If trying to free stuff. first I use a scraper and heat gun , get rid of the easy stuff, yes use a knife to cut it too but then also I find sometimes I can use the paint stripper to help "unglue stuff" I can sort of work it around into the gaps with a thin putty knife or thin spatula and at the same time note where I can't drag it between , You might feel nails this way if there are any.

I wanted to add that if you get stuff loose so you can wiggle it, you can sort of sense where it is stuck by it's pivot point, as it may rock a bit but be stuck and where it's stuck will act like a pivot even if it is only slight movement you can detect where it is stuck this way by carefully noting which directions you can wiggle it in. harder to describe in type than visually. this would be natural to someone experienced working on windows. in other words if you can wiggle one corner even if only enough that the movement is barely detectable, but the other corner is won't budge , even a teeny amount, then look to the side that won't move at all. you can probably move a window that is stuck in some directions even if the movement is very slight. the trick is patience and never pry hard or pull too hard on stuff.

to pull the parting beads out of their slots, You may be able to put a pair of vice grip pliers or a wood clamp , use a scrap of leather to protect the wood from your clamp or pliers.
. put the locking pliers or wood clamp on the bead and then you can stick a screwdriver between the frame and the clamp or pliers. you can stick a thin piece of metal between your screwdriver and the frame so you don't damage the wood by prying.

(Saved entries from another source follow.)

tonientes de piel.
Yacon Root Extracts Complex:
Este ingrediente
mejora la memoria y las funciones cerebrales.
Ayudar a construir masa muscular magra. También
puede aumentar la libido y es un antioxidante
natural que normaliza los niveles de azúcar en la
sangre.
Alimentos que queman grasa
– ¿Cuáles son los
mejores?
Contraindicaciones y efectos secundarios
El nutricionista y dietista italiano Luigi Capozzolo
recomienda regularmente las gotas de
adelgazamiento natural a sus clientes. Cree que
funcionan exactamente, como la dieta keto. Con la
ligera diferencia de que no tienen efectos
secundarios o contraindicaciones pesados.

In this way you can put considerable force in the direction you want it to move ( out of it's slot) on the strip in order to pull it free from it's slot. otherwise there isn't a lot to pull on with just your fingers.

As with the other little beads. If you own a tablesaw it is probably a whole lot faster to just cut new strips than to "paint strip and restore a bunch of thin sticks". You are not saving much wood unless you like the patina or something. Whatever your prefer of course, is fine. I'd strip sills, sashes, frames, casings etc but these little wood strips, not worth the time as I see it Similar old fir isn't that hard to find.. you can use old growth from bits of flooring or what you have around. It will do fine as long as it it straight fine grained stuff. If you are preserving every bit of patina or if you dont; have access to a saw then maybe you'd see it differently. I personally would find it faster and less fiddly to just cut a few strips to use for the beads than to strip them. the width of the parting beads needs to be accurate as they are a push fit. some of the beads have a bit of a roundover but that is also quick if you have a router or you can even just create the roundover with sanding or with a scraper with the right radius. Back in time they used to use molding planes with specific profiles for things like this. now we use routers.

I have a woodworking tool , it looks like a fork with a handle. I asked my dad what it was as it looked like it was for prying small nails. No.. he corrected me. it is a tool to drag over sharp corners to break the corner so it isn't sharp. I attached a pic of a similar but modern tool for that.